→ **TASK GOAL**: Exact copy, no pictures: set down every entry below as written.

→ **DATA EXTRACTS**:
+ + + +
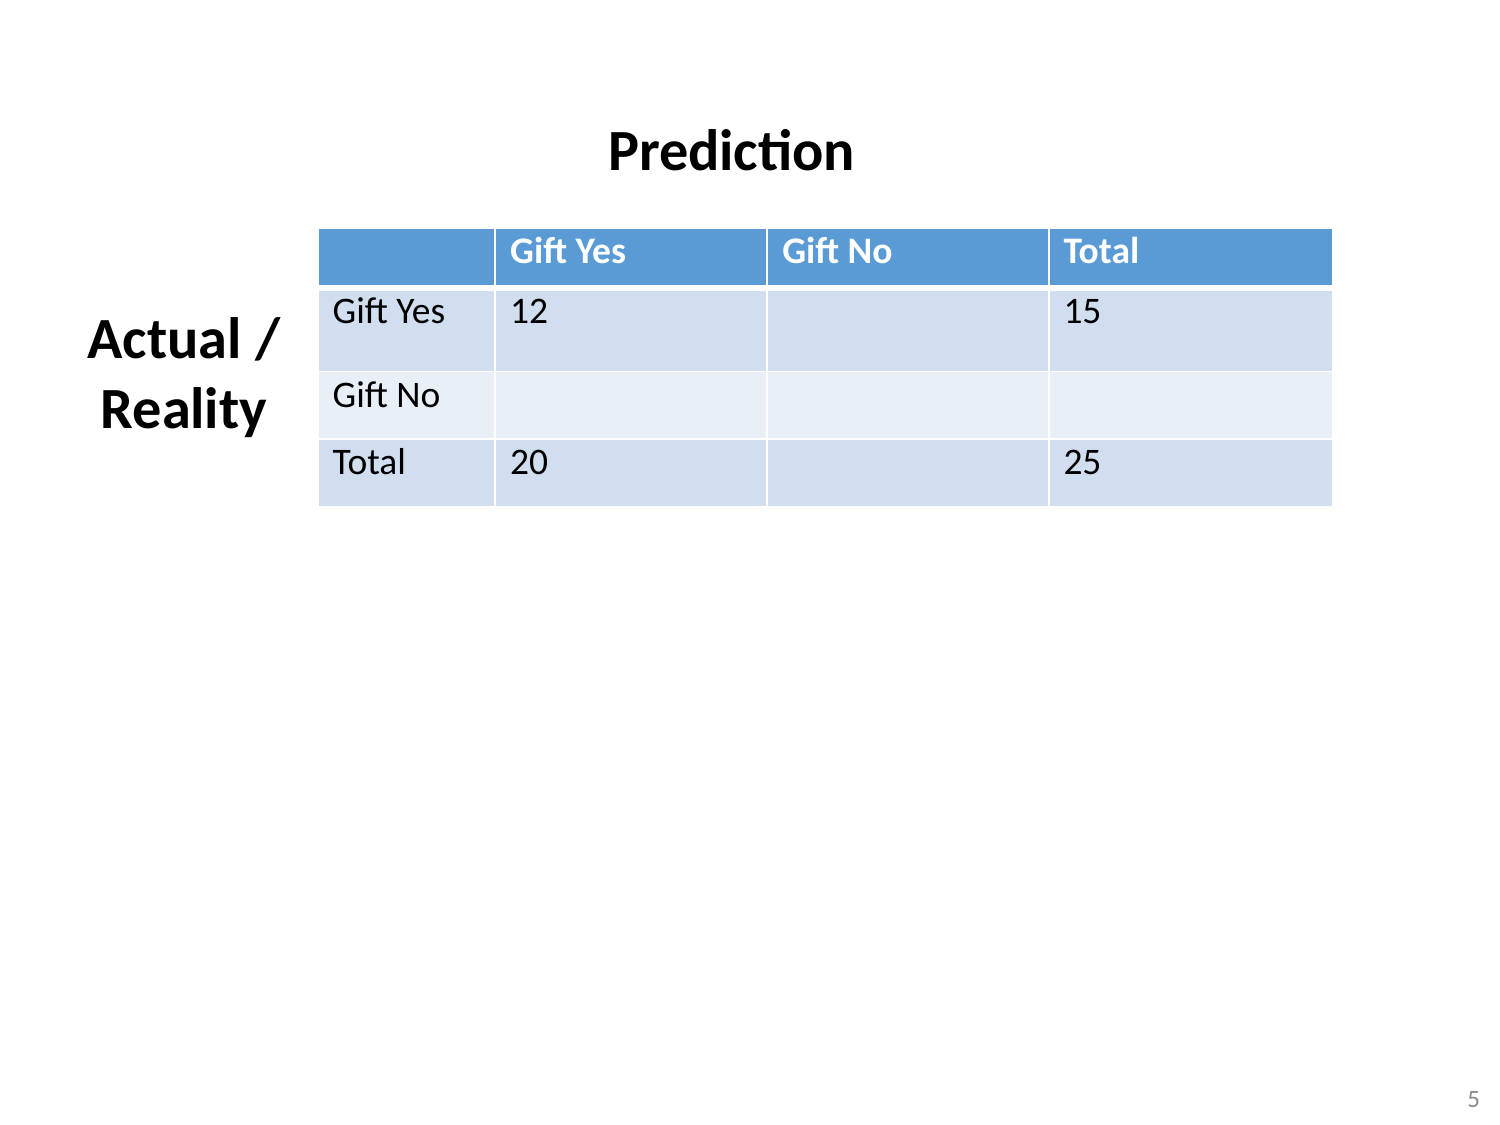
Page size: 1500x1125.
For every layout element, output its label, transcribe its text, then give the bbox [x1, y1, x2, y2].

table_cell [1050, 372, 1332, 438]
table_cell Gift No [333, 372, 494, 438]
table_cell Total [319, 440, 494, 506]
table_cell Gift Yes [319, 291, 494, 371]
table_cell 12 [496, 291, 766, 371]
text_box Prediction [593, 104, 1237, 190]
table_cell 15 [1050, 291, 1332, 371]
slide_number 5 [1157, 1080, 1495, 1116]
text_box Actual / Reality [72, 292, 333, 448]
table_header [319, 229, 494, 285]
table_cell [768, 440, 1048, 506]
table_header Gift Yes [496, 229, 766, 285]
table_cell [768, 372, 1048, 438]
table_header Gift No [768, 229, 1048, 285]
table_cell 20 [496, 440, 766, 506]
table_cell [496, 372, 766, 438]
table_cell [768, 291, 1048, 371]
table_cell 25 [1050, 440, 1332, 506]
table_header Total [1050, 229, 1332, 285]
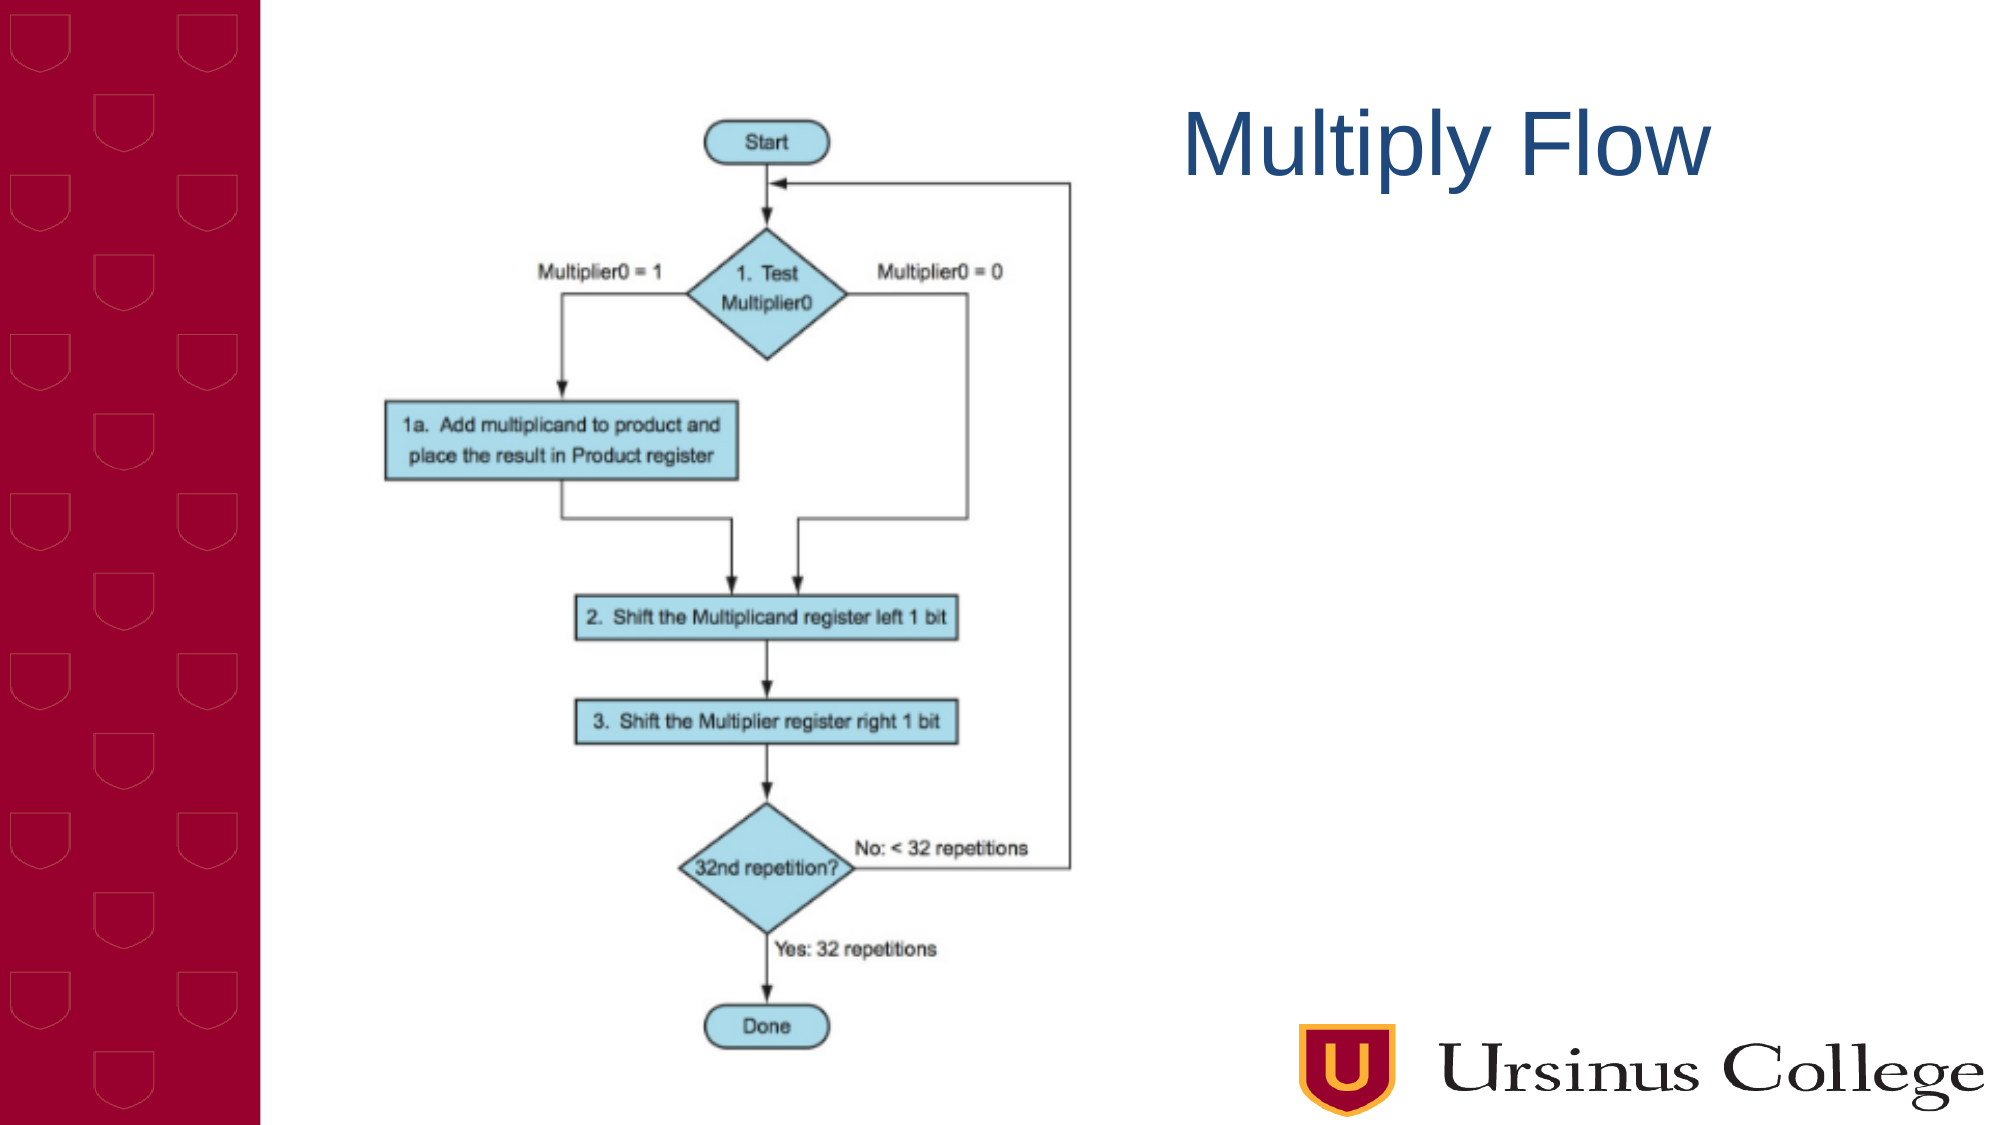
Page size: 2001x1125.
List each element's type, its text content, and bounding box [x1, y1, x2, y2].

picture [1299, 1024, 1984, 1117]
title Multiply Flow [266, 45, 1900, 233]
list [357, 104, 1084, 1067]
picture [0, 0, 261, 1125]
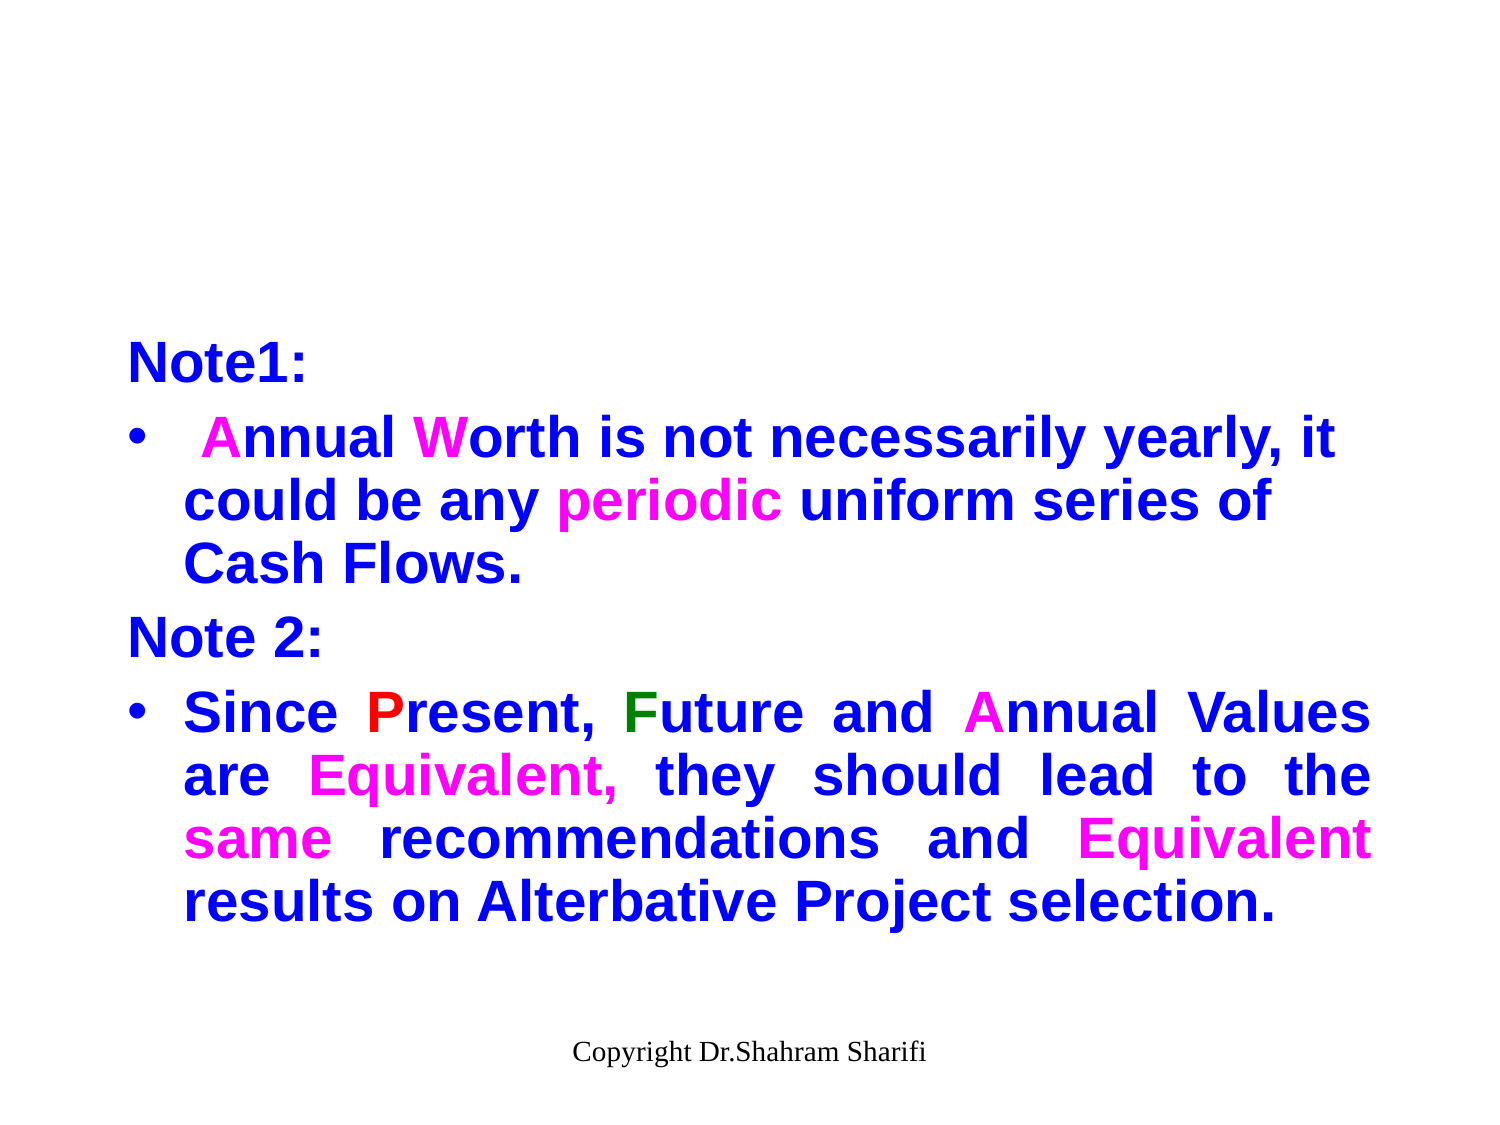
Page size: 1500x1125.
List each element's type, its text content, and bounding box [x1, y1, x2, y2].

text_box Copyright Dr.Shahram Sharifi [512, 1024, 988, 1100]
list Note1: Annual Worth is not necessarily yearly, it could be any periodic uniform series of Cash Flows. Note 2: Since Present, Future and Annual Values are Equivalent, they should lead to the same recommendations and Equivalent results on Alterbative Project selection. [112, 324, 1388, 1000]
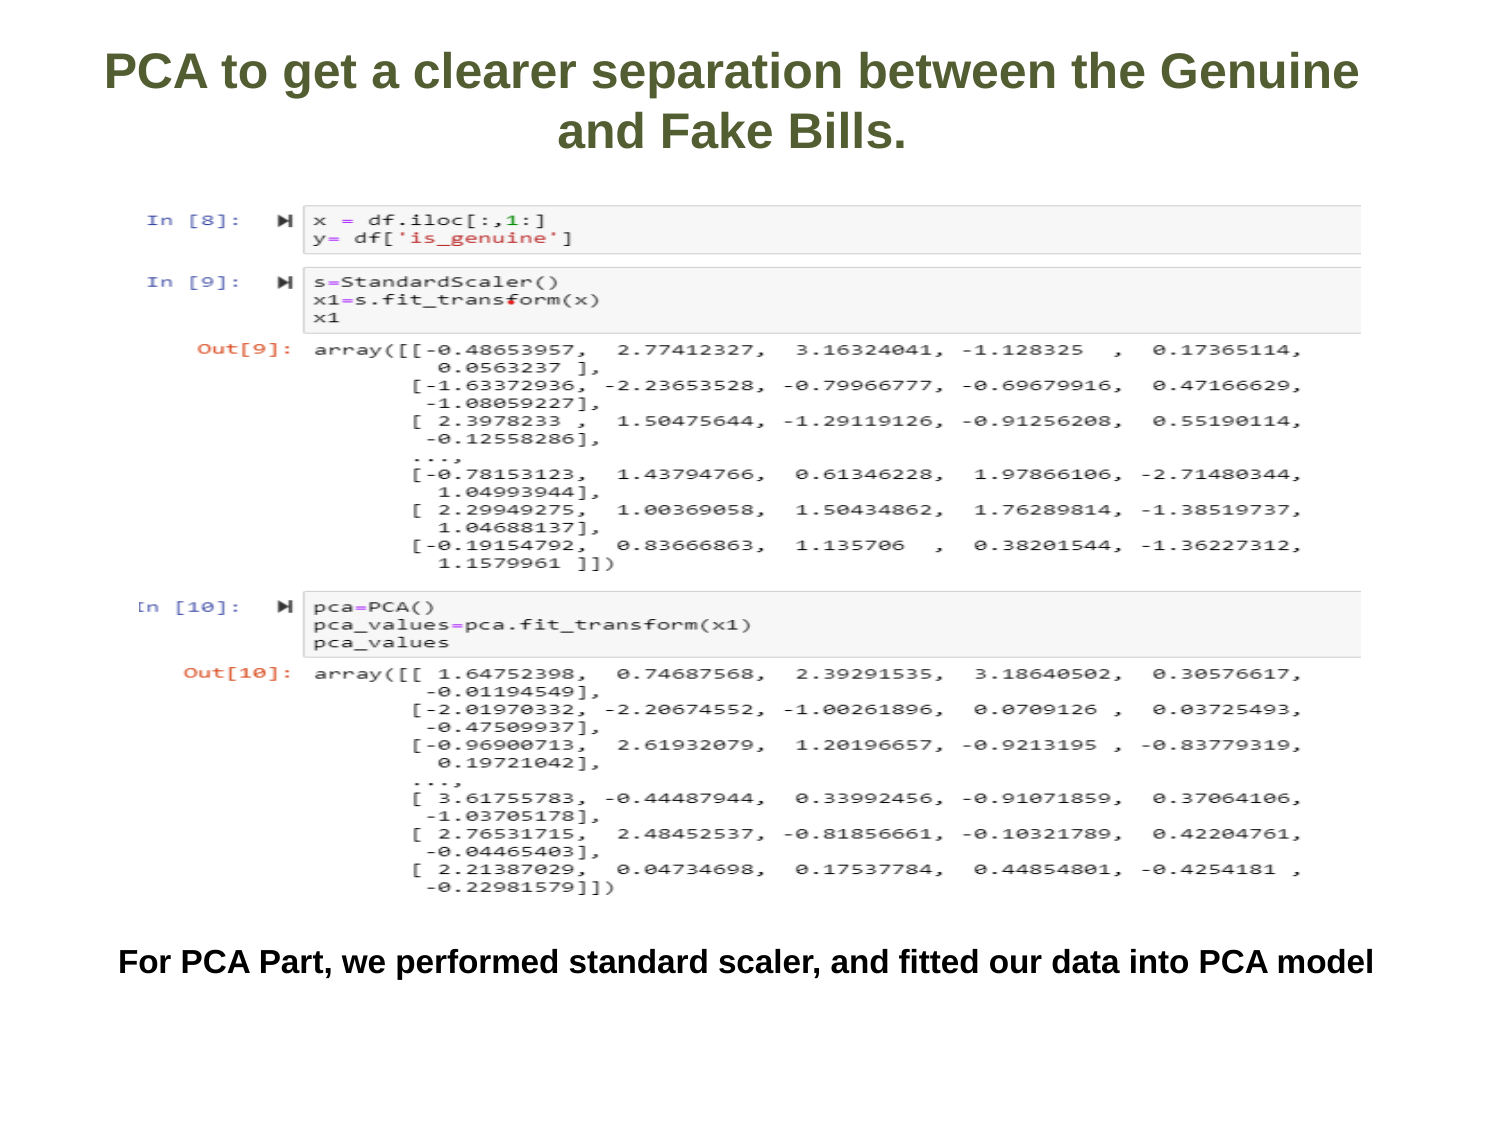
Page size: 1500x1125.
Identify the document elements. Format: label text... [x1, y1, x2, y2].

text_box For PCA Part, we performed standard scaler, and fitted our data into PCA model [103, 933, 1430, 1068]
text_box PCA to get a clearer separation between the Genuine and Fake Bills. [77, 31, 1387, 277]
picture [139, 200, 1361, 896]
+ + + +
→ **RESULT OF THE EXERCISE**:
Page size: 1500x1125.
For every layout element, output its label, transcribe its text, then give the bbox [x1, y1, x2, y2].

table_cell [1050, 372, 1332, 438]
table_cell Gift No [333, 372, 494, 438]
table_cell Total [319, 440, 494, 506]
table_cell Gift Yes [319, 291, 494, 371]
table_cell 12 [496, 291, 766, 371]
text_box Prediction [593, 104, 1237, 190]
table_cell 15 [1050, 291, 1332, 371]
slide_number 5 [1157, 1080, 1495, 1116]
text_box Actual / Reality [72, 292, 333, 448]
table_header [319, 229, 494, 285]
table_cell [768, 440, 1048, 506]
table_header Gift Yes [496, 229, 766, 285]
table_cell [768, 372, 1048, 438]
table_header Gift No [768, 229, 1048, 285]
table_cell 20 [496, 440, 766, 506]
table_cell [496, 372, 766, 438]
table_cell [768, 291, 1048, 371]
table_cell 25 [1050, 440, 1332, 506]
table_header Total [1050, 229, 1332, 285]
Page size: 2001x1125.
List each element's type, its text content, and bounding box [x1, y1, x2, y2].

picture [1299, 1024, 1984, 1117]
title Multiply Flow [266, 45, 1900, 233]
list [357, 104, 1084, 1067]
picture [0, 0, 261, 1125]
Page size: 1500x1125.
List each element's type, its text content, and bounding box [x1, y1, x2, y2].

text_box Copyright Dr.Shahram Sharifi [512, 1024, 988, 1100]
list Note1: Annual Worth is not necessarily yearly, it could be any periodic uniform series of Cash Flows. Note 2: Since Present, Future and Annual Values are Equivalent, they should lead to the same recommendations and Equivalent results on Alterbative Project selection. [112, 324, 1388, 1000]
Page size: 1500x1125.
Identify the document elements. Format: label text... [x1, y1, x2, y2].

text_box For PCA Part, we performed standard scaler, and fitted our data into PCA model [103, 933, 1430, 1068]
text_box PCA to get a clearer separation between the Genuine and Fake Bills. [77, 31, 1387, 277]
picture [139, 200, 1361, 896]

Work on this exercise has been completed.